What a beautiful article. I have tears in my eyes. You are an amazing son.

This is a beautiful ant touching piece.

As always, beautifully written

What a beautiful work of art you created...it brings the reader...me...right into your world...you have an amazing talent...Joan

gayle and harvey said...

Your prose warms my heart. You have been on this daily journey for the sum of years now - no more music reaches her soul? I remember how your mom used to sing out loud. I wonder if there is any way to prevent our children from having to take care of us if we get to the same place...and will they be able to take the same daily walk if they have to..You are an amazing son and she must have been a good mother.
Your talent and sensitivity are a true gift. Thank you for writing this blog!

Robert said...

I wanted to again express my gratitude to those of you who wrote such warm comments to me about this piece. Below are quotes from a few more of the emails I have received.

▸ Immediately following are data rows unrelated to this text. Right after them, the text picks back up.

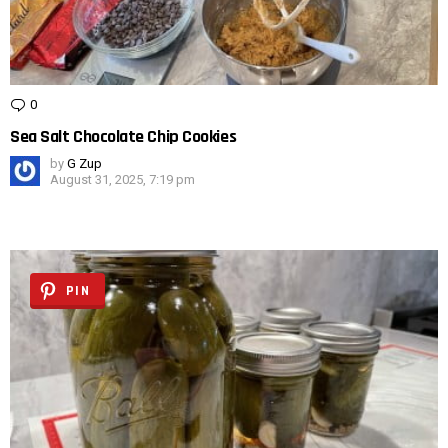
0
Comments
Sea Salt Chocolate Chip Cookies
by
G Zup
August 31, 2025, 7:19 pm
PIN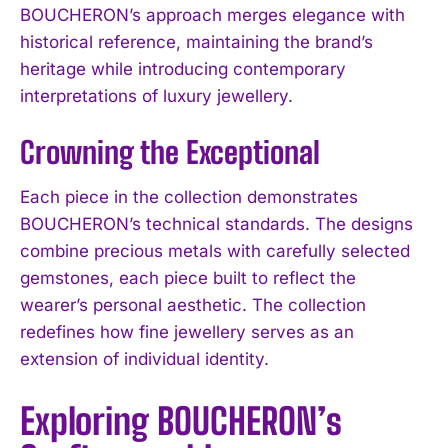
BOUCHERON’s approach merges elegance with
historical reference, maintaining the brand’s
heritage while introducing contemporary
interpretations of luxury jewellery.
Crowning the Exceptional
Each piece in the collection demonstrates
BOUCHERON’s technical standards. The designs
combine precious metals with carefully selected
gemstones, each piece built to reflect the
wearer’s personal aesthetic. The collection
redefines how fine jewellery serves as an
extension of individual identity.
Exploring BOUCHERON’s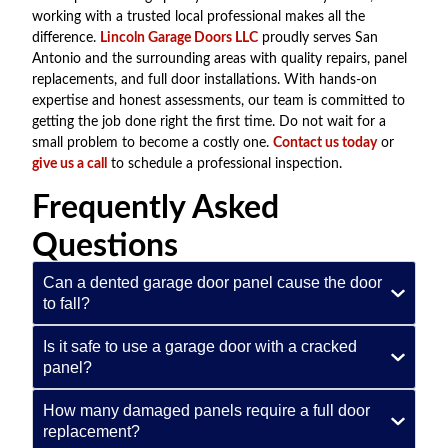
working with a trusted local professional makes all the
difference.
Lincoln Garage Doors LLC
proudly serves San
Antonio and the surrounding areas with quality repairs, panel
replacements, and full door installations. With hands-on
expertise and honest assessments, our team is committed to
getting the job done right the first time. Do not wait for a
small problem to become a costly one.
Contact us today
or
give us a call
to schedule a professional inspection.
Frequently Asked
Questions
Can a dented garage door panel cause the door
to fall?
Is it safe to use a garage door with a cracked
panel?
How many damaged panels require a full door
replacement?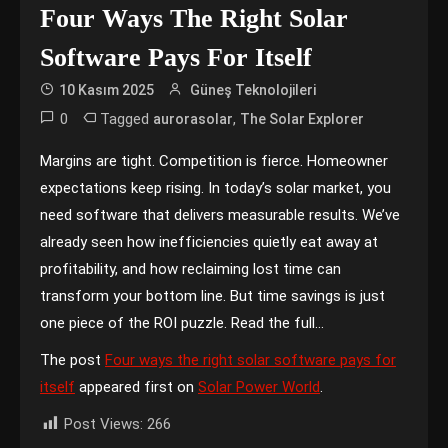
Four Ways The Right Solar
Software Pays For Itself
10 Kasım 2025
Güneş Teknolojileri
0
Tagged
,
aurorasolar
The Solar Explorer
Margins are tight. Competition is fierce. Homeowner
expectations keep rising. In today’s solar market, you
need software that delivers measurable results. We’ve
already seen how inefficiencies quietly eat away at
profitability, and how reclaiming lost time can
transform your bottom line. But time savings is just
one piece of the ROI puzzle. Read the full…
The post
Four ways the right solar software pays for
itself
appeared first on
Solar Power World
.
Post Views:
266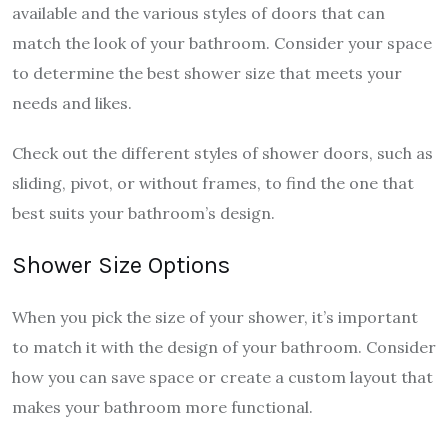
available and the various styles of doors that can
match the look of your bathroom. Consider your space
to determine the best shower size that meets your
needs and likes.
Check out the different styles of shower doors, such as
sliding, pivot, or without frames, to find the one that
best suits your bathroom’s design.
Shower Size Options
When you pick the size of your shower, it’s important
to match it with the design of your bathroom. Consider
how you can save space or create a custom layout that
makes your bathroom more functional.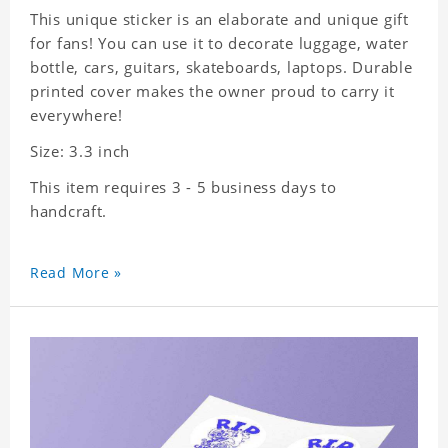
This unique sticker is an elaborate and unique gift
for fans! You can use it to decorate luggage, water
bottle, cars, guitars, skateboards, laptops. Durable
printed cover makes the owner proud to carry it
everywhere!
Size: 3.3 inch
This item requires 3 - 5 business days to
handcraft.
Read More »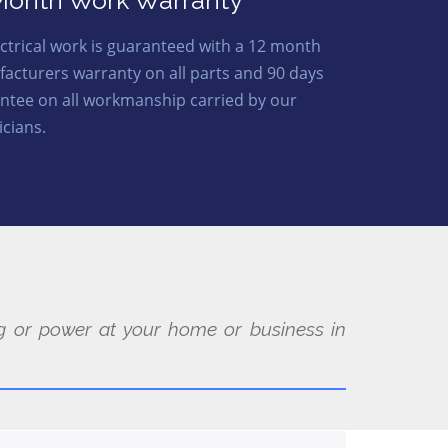
Month Work Warranty
lectrical work is guaranteed with a 12 month
acturers warranty on all parts and 90 days
ntee on all workmanship carried by our
icians.
ing or power at your home or business in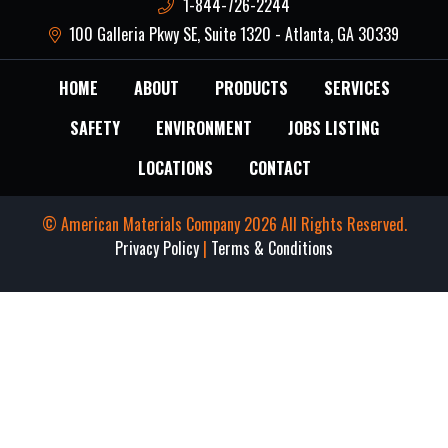
1-844-726-2244
100 Galleria Pkwy SE, Suite 1320 - Atlanta, GA 30339
HOME
ABOUT
PRODUCTS
SERVICES
SAFETY
ENVIRONMENT
JOBS LISTING
LOCATIONS
CONTACT
© American Materials Company 2026 All Rights Reserved.
Privacy Policy
|
Terms & Conditions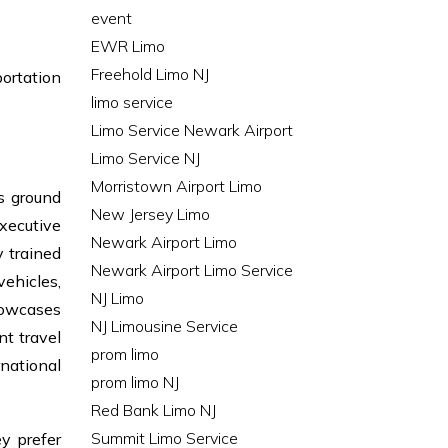
event
EWR Limo
Freehold Limo NJ
portation
limo service
Limo Service Newark Airport
Limo Service NJ
Morristown Airport Limo
s ground
New Jersey Limo
executive
Newark Airport Limo
 trained
Newark Airport Limo Service
vehicles,
NJ Limo
howcases
NJ Limousine Service
nt travel
prom limo
rnational
prom limo NJ
Red Bank Limo NJ
Summit Limo Service
ey prefer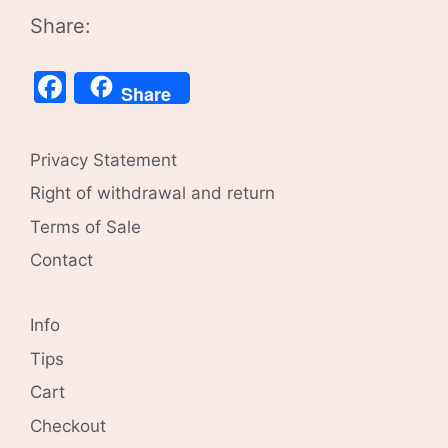
Share:
Facebook
Share
Privacy Statement
Right of withdrawal and return
Terms of Sale
Contact
Info
Tips
Cart
Checkout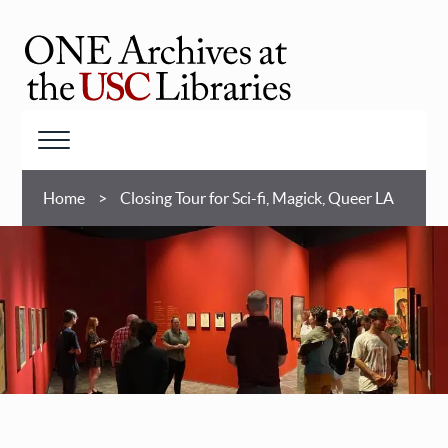
Skip
to
main
ONE
content
Archives
at
Menu
USC
Breadcrumb
Libraries
Home
Closing Tour for Sci-fi, Magick, Queer LA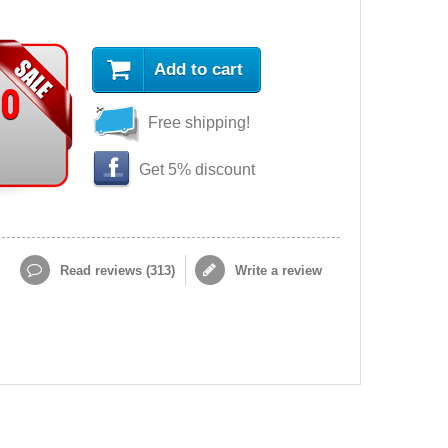
Add to cart
90
Free shipping!
Get 5% discount
Read reviews (
313
)
Write a review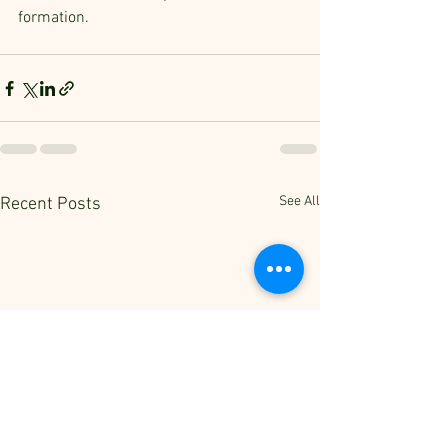
formation.
See All
Recent Posts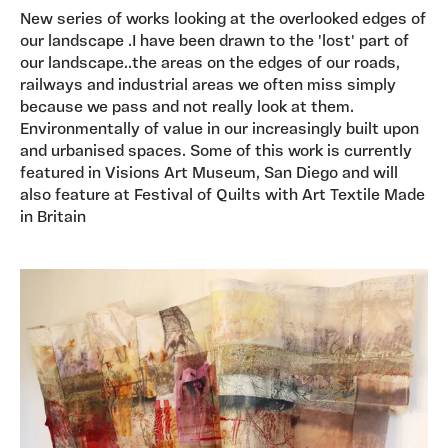
New series of works looking at the overlooked edges of
our landscape .I have been drawn to the 'lost' part of
our landscape..the areas on the edges of our roads,
railways and industrial areas we often miss simply
because we pass and not really look at them.
Environmentally of value in our increasingly built upon
and urbanised spaces. Some of this work is currently
featured in Visions Art Museum, San Diego and will
also feature at Festival of Quilts with Art Textile Made
in Britain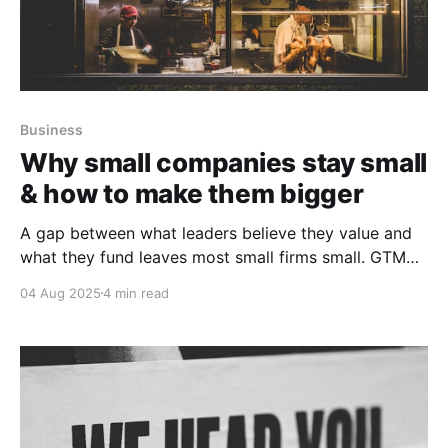
Business
Why small companies stay small
& how to make them bigger
A gap between what leaders believe they value and
what they fund leaves most small firms small. GTM
growth capital realignment is the path to bigness.
04 Aug 2025
4 min read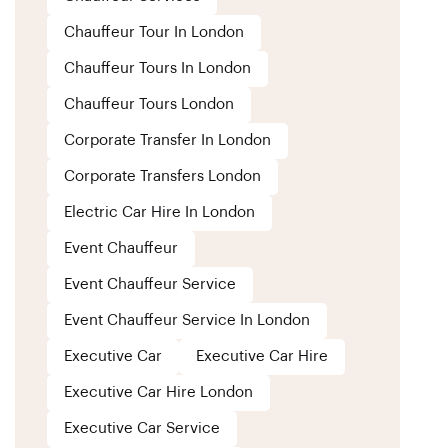
Chauffeur Tour In London
Chauffeur Tours In London
Chauffeur Tours London
Corporate Transfer In London
Corporate Transfers London
Electric Car Hire In London
Event Chauffeur
Event Chauffeur Service
Event Chauffeur Service In London
Executive Car
Executive Car Hire
Executive Car Hire London
Executive Car Service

I trust sharing your pain in that beautifully written piece provides you some comfort.

Poignant writing.

It's so affectingly written. Thanks for sharing about your mom

you wrote a beautiful blog on visiting your mom. brought tears to my eyes. wanted you to know I read it and how touching it was.

Robert said...

Another wonderful comment:

Your piece really resonated with me. My mom is going through the loss of her vision and some memory. I sometimes drive through our old neighborhood to remind myself of the wonderful life she (and my father) gave us. My hope is always the same: that she somehow remembers also.